Imagine Federer and Nadal, they are the same.”
Nadal will next play American qualifier Ryan Sweeting, who beat Daniel Gimeno 6-4, 6-4, 6-1.
Another of those top five that Daniel mentioned was Andy Murray, the 2010 finalist who also advanced when Karol Beck retired with a shoulder injury in the third set of their first-round match.
The fifth-seeded Murray, who was leading 6-3, 6-1, 4-2, was the only man to beat Nadal in a Grand Slam tournament last year, in the quarterfinals at Melbourne Park.
“You’d rather finish the match off without your opponent being hurt,” Murray said, “but it does happen quite a lot. So you just have to move on and get yourself ready for the next round.”
Fourth-seeded Robin Soderling had to go the distance but was rarely challenged, completing a 6-4, 6-2, 6-2 win over Potito Starace of Italy.
In the match of the day, David Nalbandian of Argentina beat former No. 1 Lleyton Hewitt of Australia 3-6, 6-4, 3-6, 7-6 (1), 9-7 in a featurelength replay of their 2002 Wimbledon final won by the Australian.
Going into Tuesday’s match, Hewitt led the series 3-2 but had not beaten Nalbandian since a controversial 2005 Australian Open quarterfinal in which the pair bumped into each other purposely on a changeover.
The video clips of that altercation featured prominently on television promotions of the night match at Rod Laver Arena.
After the 2005 match, won in five sets by Hewitt, Nalbandian said he was “not a gentleman’” and “nobody is friends” with the Australian.
Hewitt said Nalbandian was “not the cleanest guy.”
There appeared to be no such animosity Tuesday, with both players mostly on their best behavior. They shook hands and nodded at each other at the end of the 4- hour, 48-minute match.
Hewitt’s biggest stumbling block was his inability to convert break-point chances: just seven of 30. Nalbandian was six of 12, but only two of eight in the final set.
Nalbandian, who was cramping at the end of the marathon match, saved two match points on his serve before finishing it at 1:10 a.m. local time Wednesday with a perfect lob on his first match point.
“It doesn’t matter that we are tired, we keep fighting,” Nalbandian said on-court of their rivalry. “I can’t talk, I am so tired.”
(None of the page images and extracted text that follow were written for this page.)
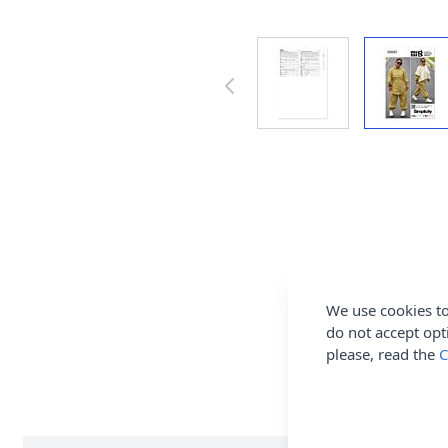
We use cookies to
do not accept opt
please, read the
C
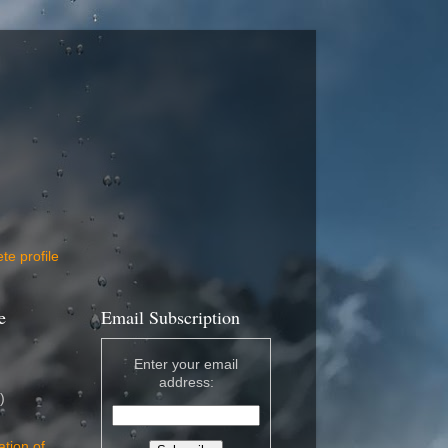
e profile
e
Email Subscription
Enter your email
address:
)
ation of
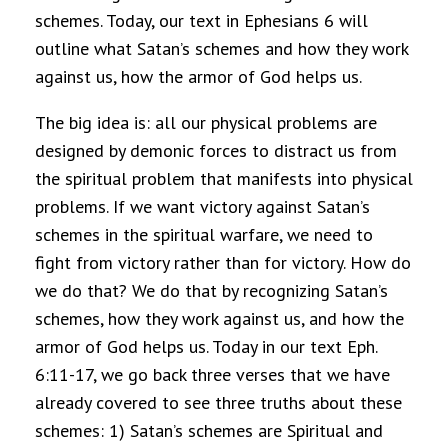
schemes. Today, our text in Ephesians 6 will
outline what Satan’s schemes and how they work
against us, how the armor of God helps us.
The big idea is: all our physical problems are
designed by demonic forces to distract us from
the spiritual problem that manifests into physical
problems. If we want victory against Satan’s
schemes in the spiritual warfare, we need to
fight from victory rather than for victory. How do
we do that? We do that by recognizing Satan’s
schemes, how they work against us, and how the
armor of God helps us. Today in our text Eph.
6:11-17, we go back three verses that we have
already covered to see three truths about these
schemes: 1) Satan’s schemes are Spiritual and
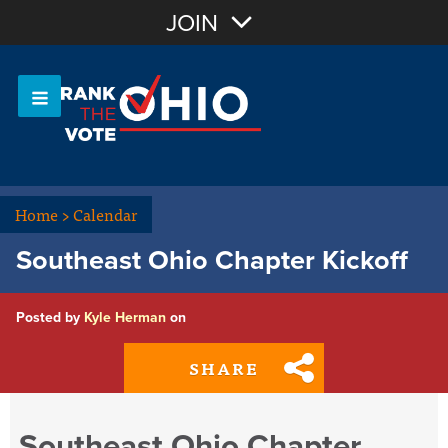
Join with Email
JOIN
OR
Sign In
Or login with:
Home
>
Calendar
Southeast Ohio Chapter Kickoff
Posted by
Kyle Herman
on
SHARE
Southeast Ohio Chapter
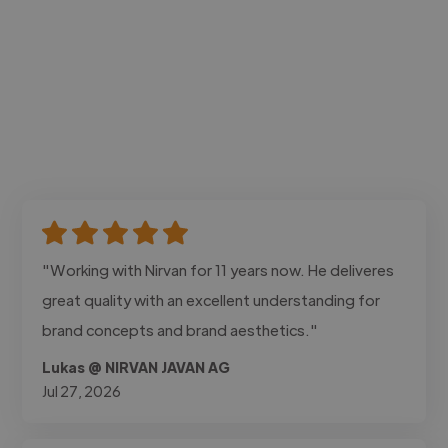
"Working with Nirvan for 11 years now. He deliveres
great quality with an excellent understanding for
brand concepts and brand aesthetics."
Lukas @ NIRVAN JAVAN AG
Jul 27, 2026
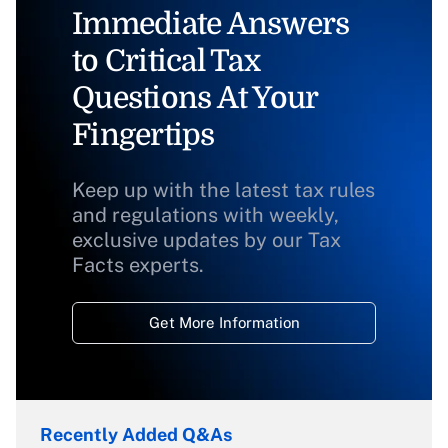
Immediate Answers
to Critical Tax
Questions At Your
Fingertips
Keep up with the latest tax rules
and regulations with weekly,
exclusive updates by our Tax
Facts experts.
Get More Information
Recently Added Q&As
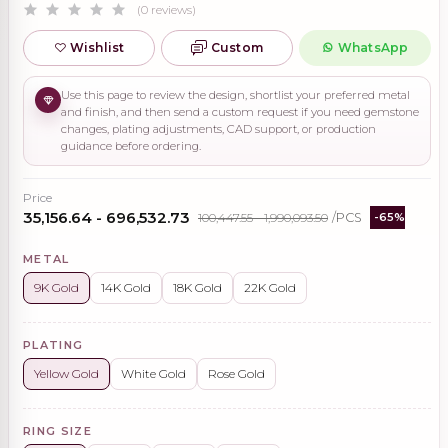
(0 reviews)
Wishlist
Custom
WhatsApp
Use this page to review the design, shortlist your preferred metal
and finish, and then send a custom request if you need gemstone
changes, plating adjustments, CAD support, or production
guidance before ordering.
Price
₹35,156.64 - ₹696,532.73
₹100,447.55 - ₹1,990,093.50
/PCS
-65%
METAL
9K Gold
14K Gold
18K Gold
22K Gold
PLATING
Yellow Gold
White Gold
Rose Gold
RING SIZE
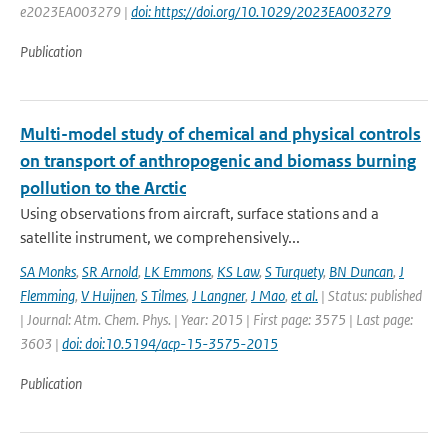
e2023EA003279 |
doi: https://doi.org/10.1029/2023EA003279
Publication
Multi-model study of chemical and physical controls
on transport of anthropogenic and biomass burning
pollution to the Arctic
Using observations from aircraft, surface stations and a
satellite instrument, we comprehensively...
SA Monks
,
SR Arnold
,
LK Emmons
,
KS Law
,
S Turquety
,
BN Duncan
,
J
Flemming
,
V Huijnen
,
S Tilmes
,
J Langner
,
J Mao
,
et al.
| Status: published
| Journal: Atm. Chem. Phys. | Year: 2015 | First page: 3575 | Last page:
3603 |
doi: doi:10.5194/acp-15-3575-2015
Publication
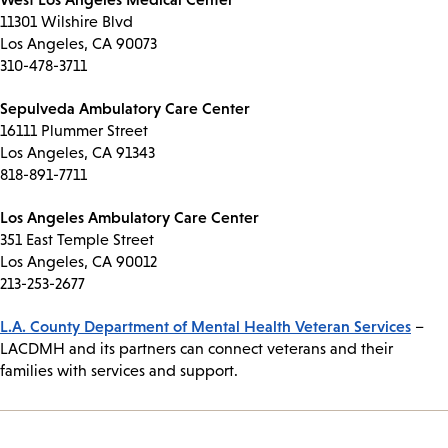
11301 Wilshire Blvd
Los Angeles, CA 90073
310-478-3711
Sepulveda Ambulatory Care Center
16111 Plummer Street
Los Angeles, CA 91343
818-891-7711
Los Angeles Ambulatory Care Center
351 East Temple Street
Los Angeles, CA 90012
213-253-2677
L.A. County Department of Mental Health Veteran Services
–
LACDMH and its partners can connect veterans and their
families with services and support.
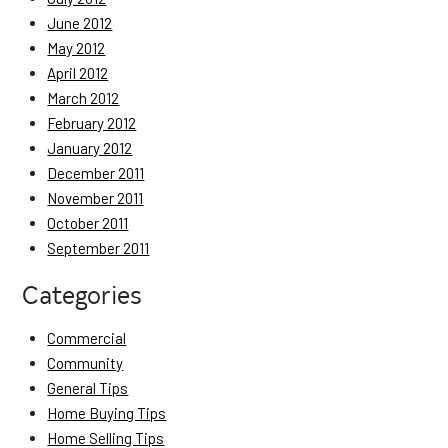
June 2012
May 2012
April 2012
March 2012
February 2012
January 2012
December 2011
November 2011
October 2011
September 2011
Categories
Commercial
Community
General Tips
Home Buying Tips
Home Selling Tips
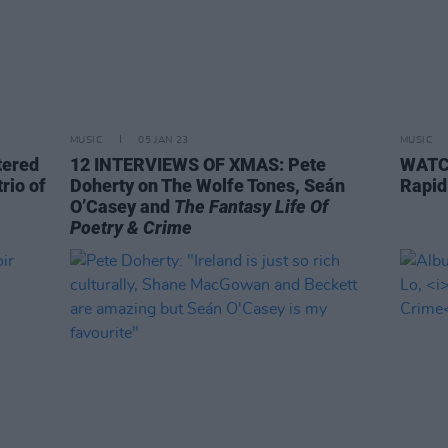
MUSIC
05 JAN 23
MUSIC
tered
12 INTERVIEWS OF XMAS: Pete
WATCH
rio of
Doherty on The Wolfe Tones, Seán
Rapid
O’Casey and
The Fantasy Life Of
Poetry & Crime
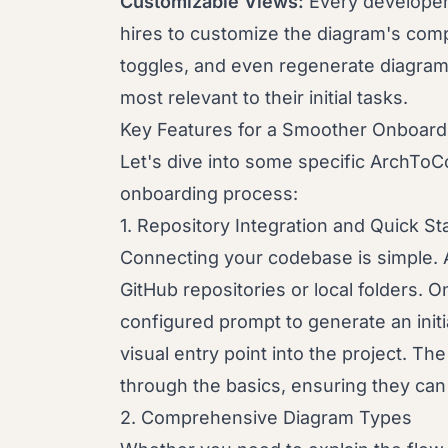
Customizable Views:
Every developer 
hires to customize the diagram's comp
toggles, and even regenerate diagram
most relevant to their initial tasks.
Key Features for a Smoother Onboard
Let's dive into some specific ArchToCo
onboarding process:
1. Repository Integration and Quick St
Connecting your codebase is simple. 
GitHub repositories or local folders. 
configured prompt to generate an initi
visual entry point into the project. Th
through the basics, ensuring they can 
2. Comprehensive Diagram Types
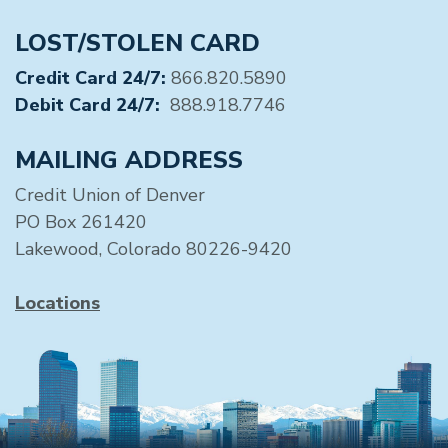
LOST/STOLEN CARD
Credit Card 24/7:
866.820.5890
Debit Card 24/7:
888.918.7746
MAILING ADDRESS
Credit Union of Denver
PO Box 261420
Lakewood, Colorado 80226-9420
Locations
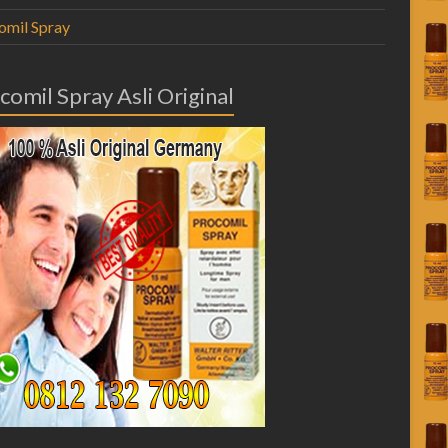
omil Spray
comil Spray Asli Original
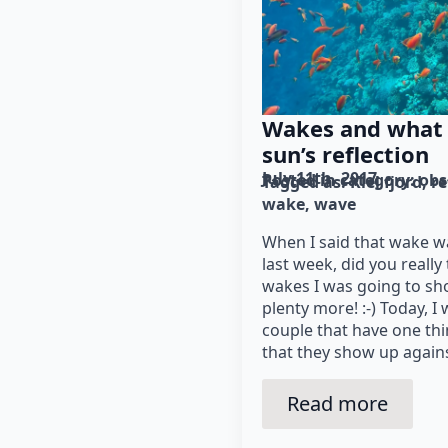
Wakes and what 
sun’s reflection
July 11th, 2017
Posted in category: 
obs
Tagged as: 
Kiel fjord
re
wake
wave
When I said that wake 
last week, did you really
wakes I was going to sh
plenty more! :-) Today, I
couple that have one th
that they show up agains
Read more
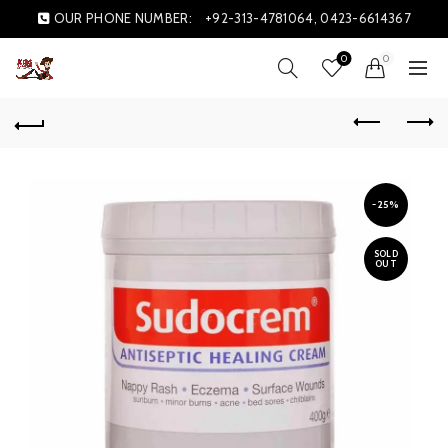
OUR PHONE NUMBER:
+92-313-4781064, 0423-6614367
0
0
-25%
SOLD
OUT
On the women’s side, US Open champion Kim Clijsters did nothing to dent her growing status as tournament favorite by routing fellow former No. 1 Dinara Safina 6-0, 6-0.
“I expect my opponent to come out and play their best tennis,” Clijsters said. “She obviously didn’t do that today.”
Safina was less polite toward herself.
“I was sitting in the changeover, and I was like, ‘OK, at least how can I get a chance to hurt her?’” Safina said. “There was nothing that I could do to hurt her. Embarrassing.”
No. 2-ranked Vera Zvonareva began her bid to reach a third consecutive Grand Slam women’s final with a 6-2, 6-1 win over Sybille Bammer.
Zvonareva lost to Serena Williams in the Wimbledon final and to Clijsters in the US Open final last year.